Content revision data
• • • •

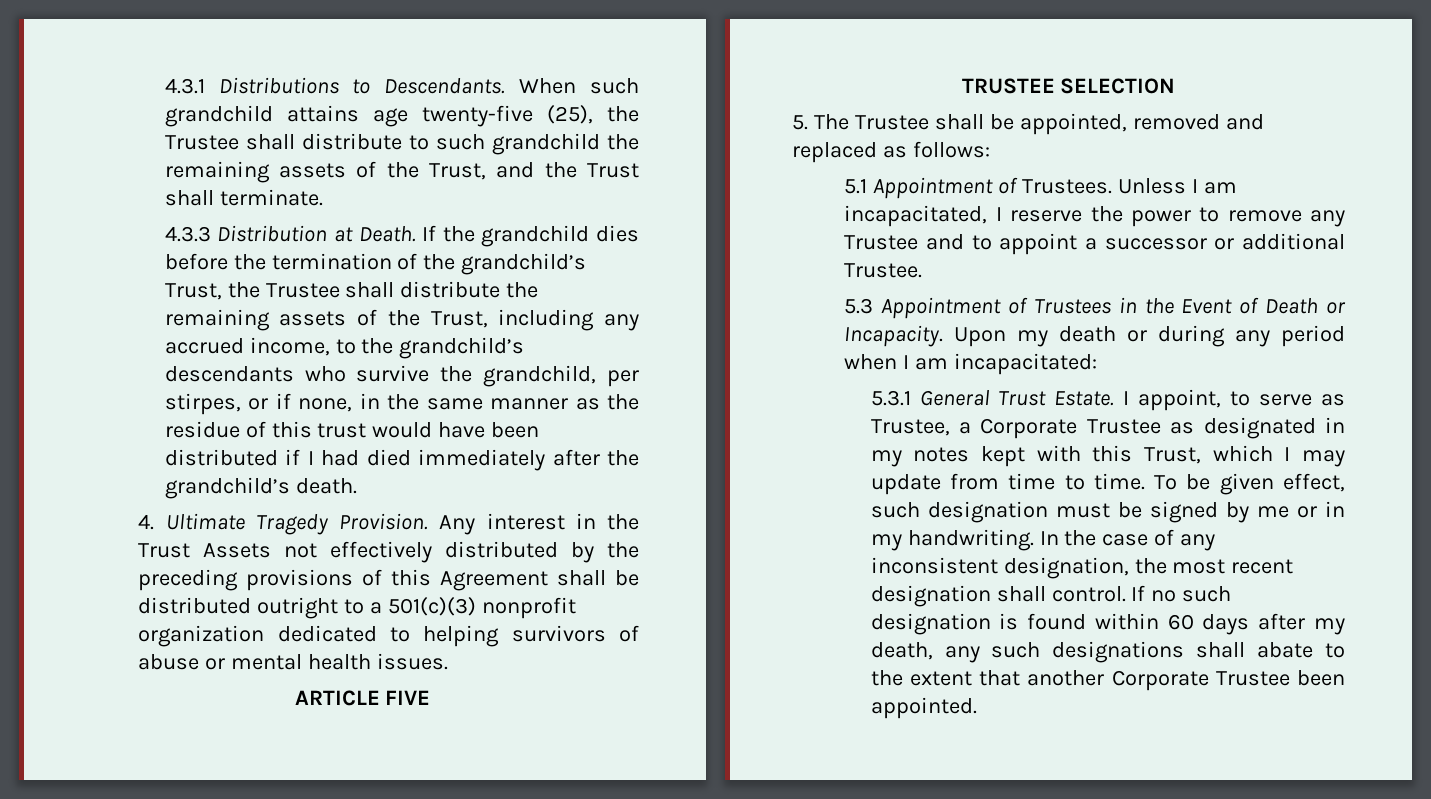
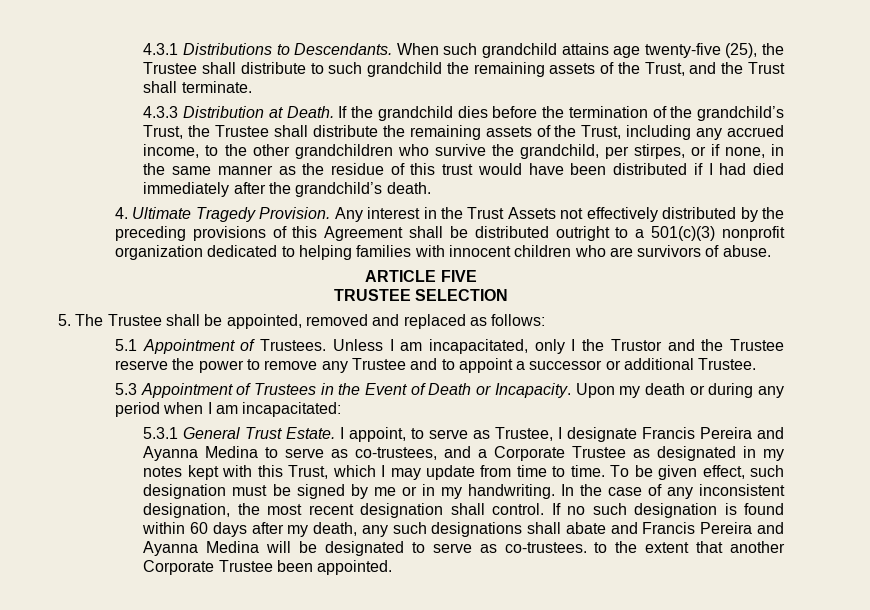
[399,337,525,359] [164,366,294,382] grandchild’s descendants -> [252,144,393,159] other grandchildren
[511,625,639,642] [138,653,449,670] survivors of abuse or mental health issues. -> [356,245,771,257] families with innocent children who are survivors of abuse.
[995,207,1002,221] I -> [534,339,784,354] only I the Trustor and the Trustee
(950, 427) none -> [558,427,784,442] [143,446,472,461] I designate Francis Pereira and Ayanna Medina to serve as co-trustees, and
(1314, 650) none -> [610,522,784,534] [143,541,587,556] and Francis Pereira and Ayanna Medina will be designated to serve as co-trustees.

• • • •

_HOW TO COMPLETE THIS TASK:_ Set down, exactly as they stand above, the lines starting with the line with "[511,625,639,642] [138,653,449,670] survivors" and going on through the line with "[995,207,1002,221] I ->", and no others.

_SOLVED EXERCISE:_
[511,625,639,642] [138,653,449,670] survivors of abuse or mental health issues. -> [356,245,771,257] families with innocent children who are survivors of abuse.
[995,207,1002,221] I -> [534,339,784,354] only I the Trustor and the Trustee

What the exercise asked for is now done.